_Problem to work on_
Put every line of the items below into a Markdown table with the columns Row and Item line, numbering the rows in order. Skip blank lines, and keep the pictures out of the answer.

>> START Recorded data

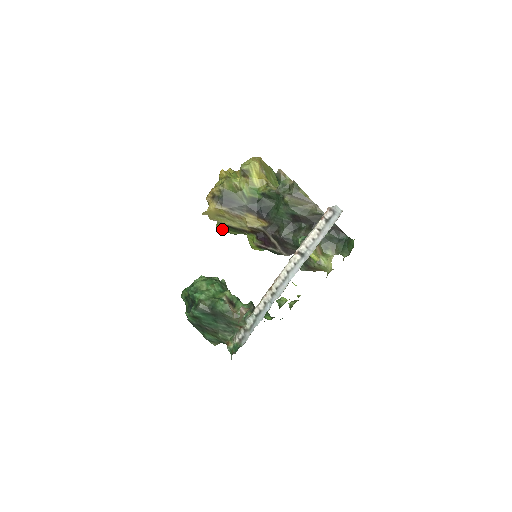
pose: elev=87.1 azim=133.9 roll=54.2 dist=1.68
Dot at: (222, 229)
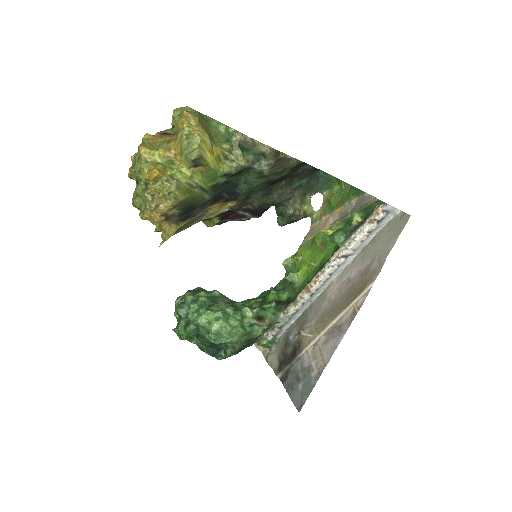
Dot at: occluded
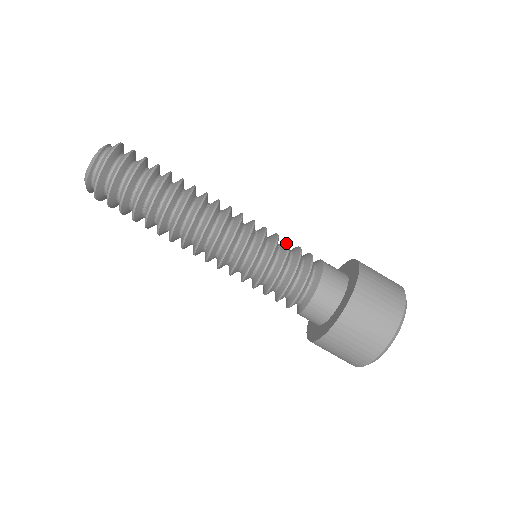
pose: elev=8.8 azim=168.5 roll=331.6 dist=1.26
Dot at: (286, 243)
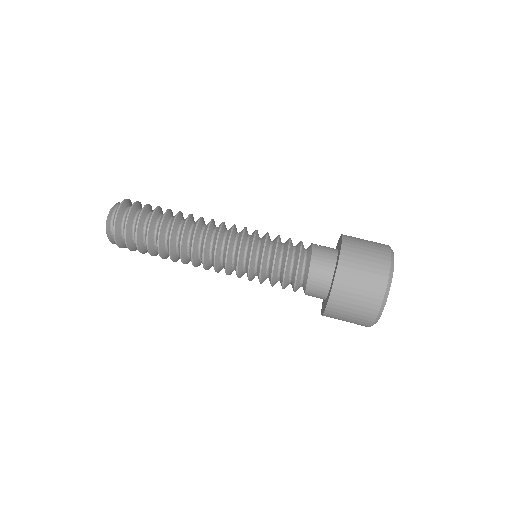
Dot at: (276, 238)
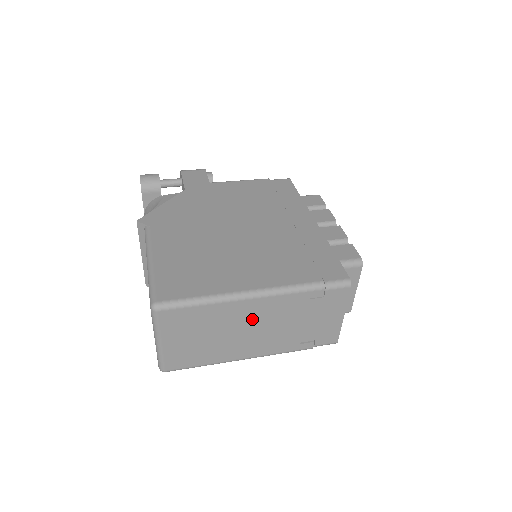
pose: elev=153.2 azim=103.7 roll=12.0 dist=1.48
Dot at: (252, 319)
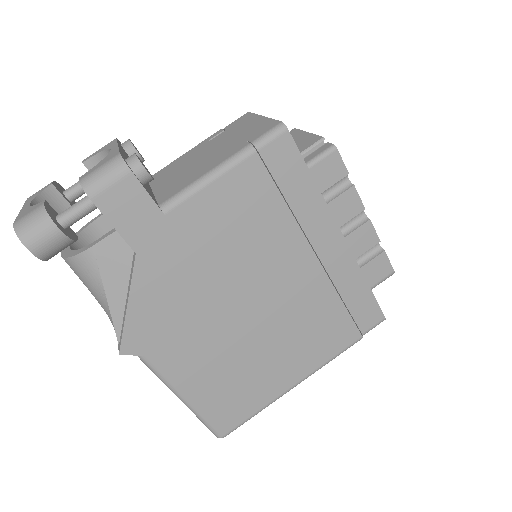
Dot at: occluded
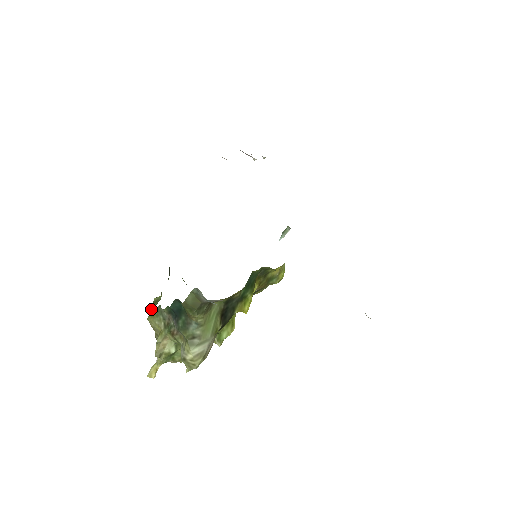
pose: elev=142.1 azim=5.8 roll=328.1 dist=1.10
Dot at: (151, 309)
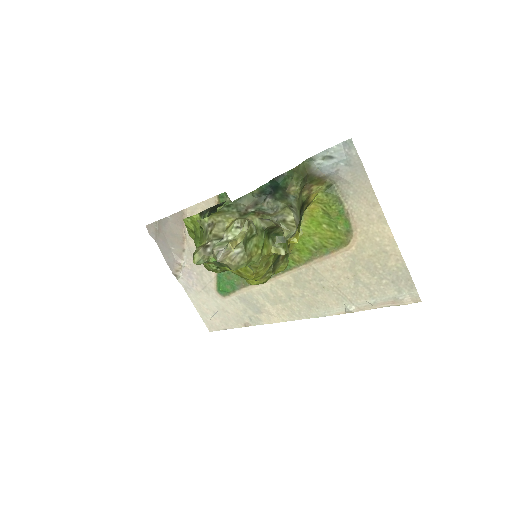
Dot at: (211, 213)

>> END Recorded data

_Task result_
| Row | Item line |
|---|---|
| 1 | pose: elev=87.1 azim=133.9 roll=54.2 dist=1.68 |
| 2 | Dot at: (222, 229) |
| 3 | Dot at: occluded |
| 4 | pose: elev=8.8 azim=168.5 roll=331.6 dist=1.26 |
| 5 | Dot at: (286, 243) |
| 6 | Dot at: (276, 238) |
| 7 | pose: elev=153.2 azim=103.7 roll=12.0 dist=1.48 |
| 8 | Dot at: (252, 319) |
| 9 | Dot at: occluded |
| 10 | pose: elev=142.1 azim=5.8 roll=328.1 dist=1.10 |
| 11 | Dot at: (151, 309) |
| 12 | Dot at: (211, 213) |